Cytotoxicity of AgCuCoZnO against (a) cancer cell line (MCF 7) IC50 value 22 μg/ml and (b) normal kidney (HEK 293) cell line IC 50 value 40 μg/ml.

Conclusion

The synthesis of AgCuCoZnO nanocomposites were successfully achieved by a simple thermal decomposition method. Primarily, the composition, morphology and optical properties were determined. The cytotoxicity of the AgCuCoZnO nanostructures against human breast cancer cells (MCF-7) and the human embryonic kidney normal cells (HEK 293) in vitro were studied. We present the finding that cancerous cells are markedly more susceptible than normal cells. As the nanocomposites have strong absorption in the visible and NIR region, they can be used as photosensitizers for PDT/PTT. The selective cytotoxicity of the nanocomposites against cancer cells can be improved by irradiating with visible or NIR light. Thus these novel nanocomposites are promising material for cancer therapy.
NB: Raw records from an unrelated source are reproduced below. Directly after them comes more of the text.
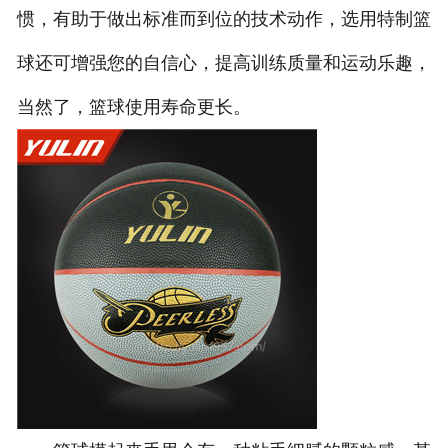
惯，有助于做出标准而到位的技术动作，选用特制篮
球还可增强您的自信心，提高训练质量和运动乐趣，
当然了，篮球使用寿命更长。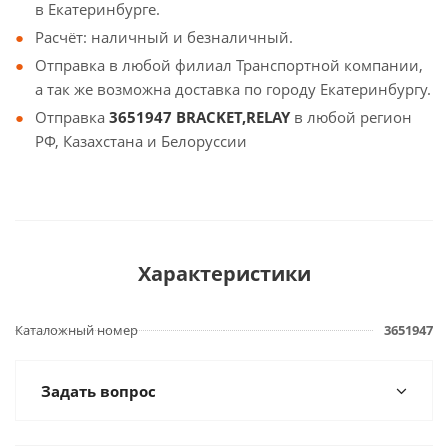
в Екатеринбурге.
Расчёт: наличный и безналичный.
Отправка в любой филиал Транспортной компании,
а так же возможна доставка по городу Екатеринбургу.
Отправка
3651947 BRACKET,RELAY
в любой регион
РФ, Казахстана и Белоруссии
Характеристики
Каталожный номер
3651947
Задать вопрос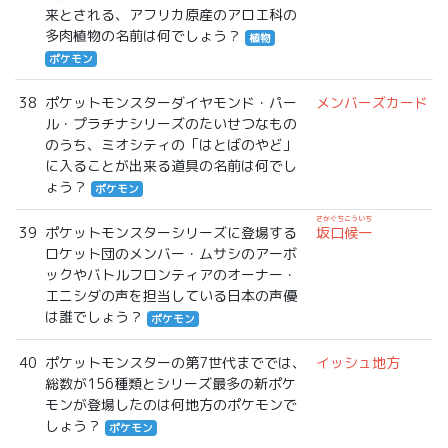
来とされる、アフリカ原産のアロエ科の
多肉植物の名前は何でしょう？
植物
ポケモン
38
ポケットモンスターダイヤモンド・パー
メンバーズカード
ル・プラチナシリーズのたいせつなもの
のうち、ミオシティの「はとばのやど」
に入ることが出来る道具の名前は何でし
ょう？
ポケモン
さかぐちこういち
39
ポケットモンスターシリーズに登場する
坂口候一
ロケット団のメンバー・ムサシのアーボ
ックやバトルフロンティアのオーナー・
エニシダの声を担当している日本の声優
は誰でしょう？
ポケモン
40
ポケットモンスターの第7世代まででは、
イッシュ地方
総数が156種類とシリーズ最多の新ポケ
モンが登場したのは何地方のポケモンで
しょう？
ポケモン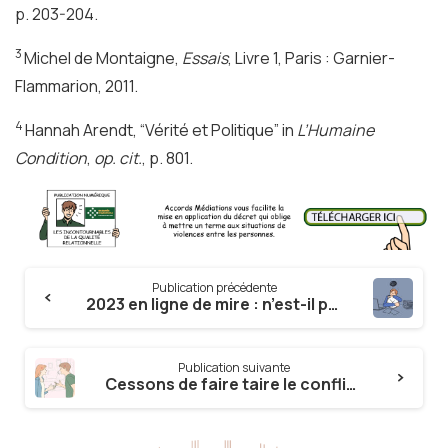
p. 203-204.
3
Michel de Montaigne,
Essais
, Livre 1, Paris : Garnier-
Flammarion, 2011.
4
Hannah Arendt, “Vérité et Politique” in
L’Humaine
Condition
,
op. cit.
, p. 801.
Continue
Publication précédente
Reading
2023 en ligne de mire : n’est-il pas urgent de prendre le temps ?
Publication suivante
Cessons de faire taire le conflit : il n’est pas une agression !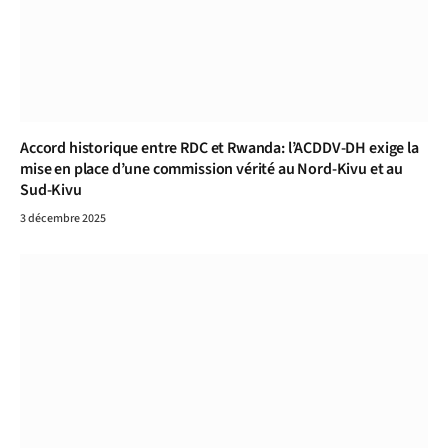
Accord historique entre RDC et Rwanda: l’ACDDV-DH exige la
mise en place d’une commission vérité au Nord-Kivu et au
Sud-Kivu
3 décembre 2025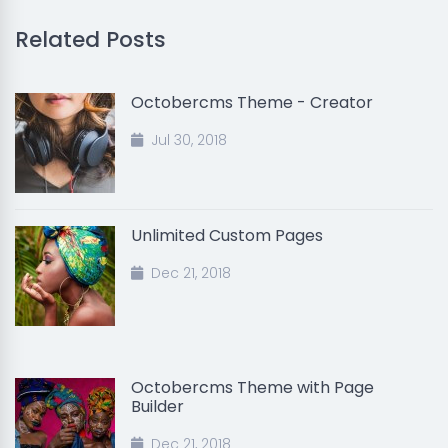
Related Posts
Octobercms Theme - Creator
Jul 30, 2018
Unlimited Custom Pages
Dec 21, 2018
Octobercms Theme with Page
Builder
Dec 21, 2018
Further research on anticancer activity of AgCuCoZnO nanocomposites in different types of cancer cells is warranted. A great amount of work is still needed to develop practical applications of these novel nanomaterials.

Declarations

Author contribution statement

K Vasuki, R Manimekalai: Conceived and designed the experiments; Contributed reagents, materials, analysis tools or data; Performed the experiments; Analyzed and interpreted the data; Wrote the paper.

Funding statement

This research did not receive any specific grant from funding agencies in the public, commercial, or not-for-profit sectors.

Competing interest statement

The authors declare no conflict of interest.

Additional information

No additional information is available for this paper.